(Stored data entries)
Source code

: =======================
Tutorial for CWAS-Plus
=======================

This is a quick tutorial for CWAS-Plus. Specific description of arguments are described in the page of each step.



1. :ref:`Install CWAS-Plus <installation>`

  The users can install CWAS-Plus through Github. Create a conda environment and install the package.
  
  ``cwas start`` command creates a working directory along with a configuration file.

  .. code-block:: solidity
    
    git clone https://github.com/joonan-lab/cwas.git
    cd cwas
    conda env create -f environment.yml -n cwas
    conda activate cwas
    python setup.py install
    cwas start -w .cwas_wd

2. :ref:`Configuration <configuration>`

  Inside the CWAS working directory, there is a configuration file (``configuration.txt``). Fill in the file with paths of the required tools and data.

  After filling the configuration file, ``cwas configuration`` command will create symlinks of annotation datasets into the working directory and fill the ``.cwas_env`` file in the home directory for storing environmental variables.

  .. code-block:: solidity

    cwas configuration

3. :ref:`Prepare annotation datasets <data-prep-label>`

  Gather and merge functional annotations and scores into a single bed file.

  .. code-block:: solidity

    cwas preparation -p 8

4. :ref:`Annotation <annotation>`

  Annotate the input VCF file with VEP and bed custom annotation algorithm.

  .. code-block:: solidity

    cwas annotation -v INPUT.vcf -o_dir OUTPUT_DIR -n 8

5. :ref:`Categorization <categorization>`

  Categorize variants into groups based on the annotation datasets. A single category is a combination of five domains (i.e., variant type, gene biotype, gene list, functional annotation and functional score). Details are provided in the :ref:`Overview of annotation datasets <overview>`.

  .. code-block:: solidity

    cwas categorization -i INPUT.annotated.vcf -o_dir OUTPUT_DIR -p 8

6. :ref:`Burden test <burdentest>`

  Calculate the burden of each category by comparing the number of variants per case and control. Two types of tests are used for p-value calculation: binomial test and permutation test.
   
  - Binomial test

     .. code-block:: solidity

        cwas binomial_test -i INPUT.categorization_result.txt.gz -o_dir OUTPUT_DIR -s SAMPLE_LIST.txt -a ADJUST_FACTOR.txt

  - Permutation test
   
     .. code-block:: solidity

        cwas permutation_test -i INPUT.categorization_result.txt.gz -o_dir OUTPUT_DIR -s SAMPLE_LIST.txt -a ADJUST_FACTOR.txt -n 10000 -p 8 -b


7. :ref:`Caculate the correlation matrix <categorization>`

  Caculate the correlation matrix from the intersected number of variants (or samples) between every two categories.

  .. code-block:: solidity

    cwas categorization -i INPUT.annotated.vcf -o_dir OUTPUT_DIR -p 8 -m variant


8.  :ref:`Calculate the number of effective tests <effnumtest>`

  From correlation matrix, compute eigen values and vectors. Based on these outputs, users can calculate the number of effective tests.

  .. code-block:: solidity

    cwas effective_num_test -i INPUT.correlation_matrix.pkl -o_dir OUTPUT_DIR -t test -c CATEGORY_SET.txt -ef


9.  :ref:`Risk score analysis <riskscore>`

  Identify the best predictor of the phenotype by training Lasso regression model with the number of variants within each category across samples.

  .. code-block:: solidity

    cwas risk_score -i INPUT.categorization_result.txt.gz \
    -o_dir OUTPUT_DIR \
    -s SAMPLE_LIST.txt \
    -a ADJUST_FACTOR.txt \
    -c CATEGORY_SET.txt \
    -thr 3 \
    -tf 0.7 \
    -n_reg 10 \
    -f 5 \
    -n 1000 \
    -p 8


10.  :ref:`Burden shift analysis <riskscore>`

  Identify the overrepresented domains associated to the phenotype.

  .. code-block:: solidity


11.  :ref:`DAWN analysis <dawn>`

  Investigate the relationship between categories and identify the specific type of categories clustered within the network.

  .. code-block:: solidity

Exercise
Copy, from the lines above, each one that holds "start".

Answer to the exercise
  ``cwas start`` command creates a working directory along with a configuration file.
    cwas start -w .cwas_wd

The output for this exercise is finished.